## begin Selected text
The Walking Dead: The Grove

Tyreese: “The whole world is haunted now.”

What better way to show that the world is irreversibly “effed” than to show how it will impact children? And the children in this episode are shown in opposition - the sweet one, continuing to believe in the good of the world and the deranged one who has embraced the ugliness to the point of no return. This episode was woven into the ongoing theme of how the end of the world would fundamentally change us despite our attempts to try to hold onto civilization and our humanity. Most post-apocalyptic scenarios have plucky human survivors who somehow overcome the odds to restart civilization but The Walking Dead challenges that conception to look at the reality that such an event might create. When we watch post-apocalyptic scenarios we mostly see ourselves as the survivors but this show continues to make the point that the survivors are often worse off than the dead.

Tyreese, Carol and the children are “dead on their feet” and by what seems a miracle, they find a farmhouse with a grove of pecan trees. The house is untouched with good water and even gas for the stove. It is so idyllic that Carol and Tyreese consider staying there for good or at least a little while. Unfortunately, the ‘bad things’ are with them, inside Lizzie. There were many hints that Lizzie was unhinged. Her relationship with the walkers was an interesting way to think about how a child might cope with all the horror and death. Instead of seeing the walkers as a threat she sees them as her friends or pets. I could see why this might make sense to a child. Lizzie has turned things upside down and is willing to kill people if they are a threat but hesitates to kill walkers who she seems to see as kindred spirits. Mica, on the other hand has a clear idea of the situation, far clearer than you would expect for her age. She still draws the line at killing people. She is sweet but tough particularly when it comes to walkers. It almost seemed inevitable that Mica had to die, not because she was sweet, she would have toughened up, but because she symbolized a possible human future, a link with children and innocence from the past. This does not bode well for Judith. What kind of child will she be?
## end Selected text
* [Short task 1]:
Please summarize the episode review above in two sentences.
* [Short task 2]:
Reproduce the part of the episode review starting at "What better way" and ending at "than the dead.".
## begin Data extract
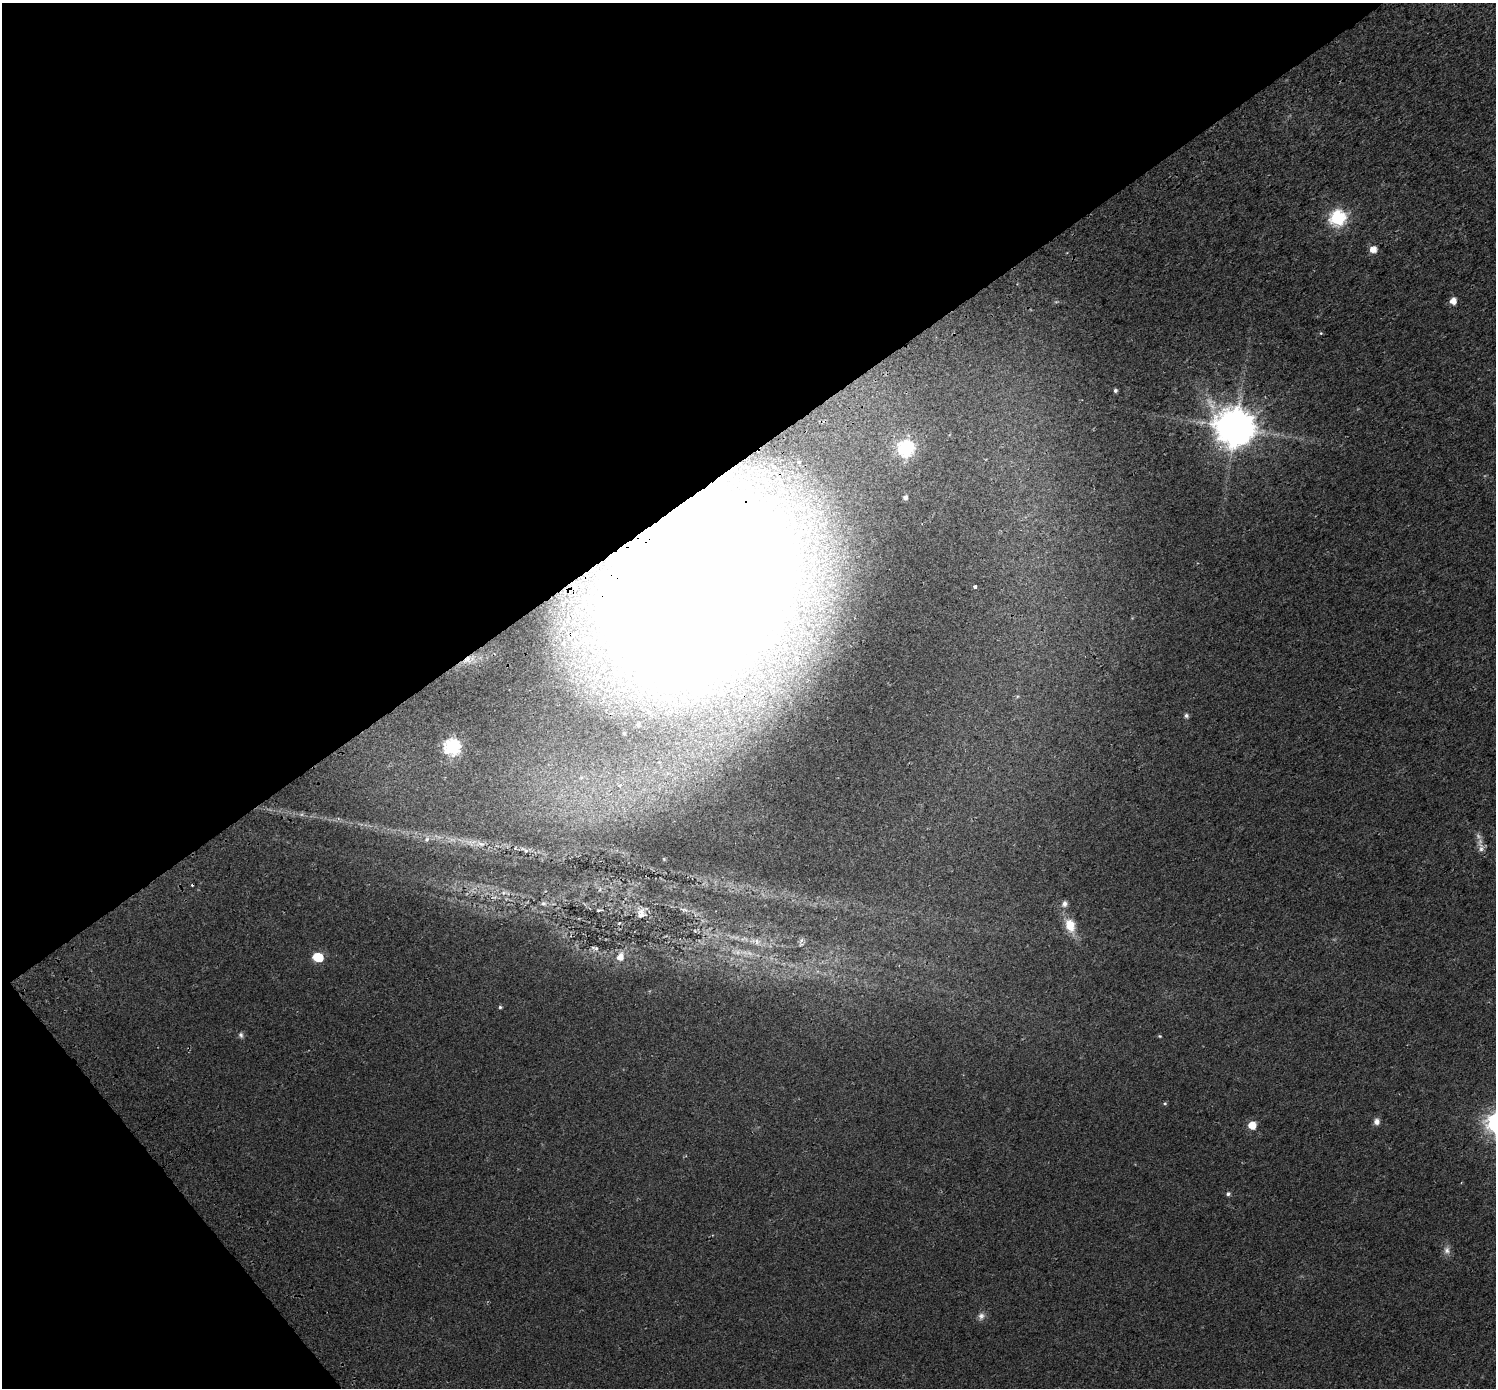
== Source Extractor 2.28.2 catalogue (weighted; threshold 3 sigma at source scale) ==
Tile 5 of 4 x 4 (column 1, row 2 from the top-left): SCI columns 62-1555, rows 2993-4378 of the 6105 x 6047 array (HDU 1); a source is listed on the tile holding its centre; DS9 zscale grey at full resolution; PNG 1498 x 1390 px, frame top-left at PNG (2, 3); no overlay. Shown black and unused: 36% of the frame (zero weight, under 2 of 3 exposures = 4% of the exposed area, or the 3 px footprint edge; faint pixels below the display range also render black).
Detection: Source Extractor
## end Data extract
* [Output 1]:
The Walking Dead challenges the usual post-apocalyptic story by showing that survivors are often worse off than the dead, and this episode shows that through two children in opposition. Tyreese, Carol and the children find an idyllic farmhouse with a pecan grove, but Lizzie is unhinged and treats walkers as friends, while Mica, who sees the situation clearly and symbolized a possible human future, has to die.

* [Output 2]:
What better way to show that the world is irreversibly “effed” than to show how it will impact children? And the children in this episode are shown in opposition - the sweet one, continuing to believe in the good of the world and the deranged one who has embraced the ugliness to the point of no return. This episode was woven into the ongoing theme of how the end of the world would fundamentally change us despite our attempts to try to hold onto civilization and our humanity. Most post-apocalyptic scenarios have plucky human survivors who somehow overcome the odds to restart civilization but The Walking Dead challenges that conception to look at the reality that such an event might create. When we watch post-apocalyptic scenarios we mostly see ourselves as the survivors but this show continues to make the point that the survivors are often worse off than the dead.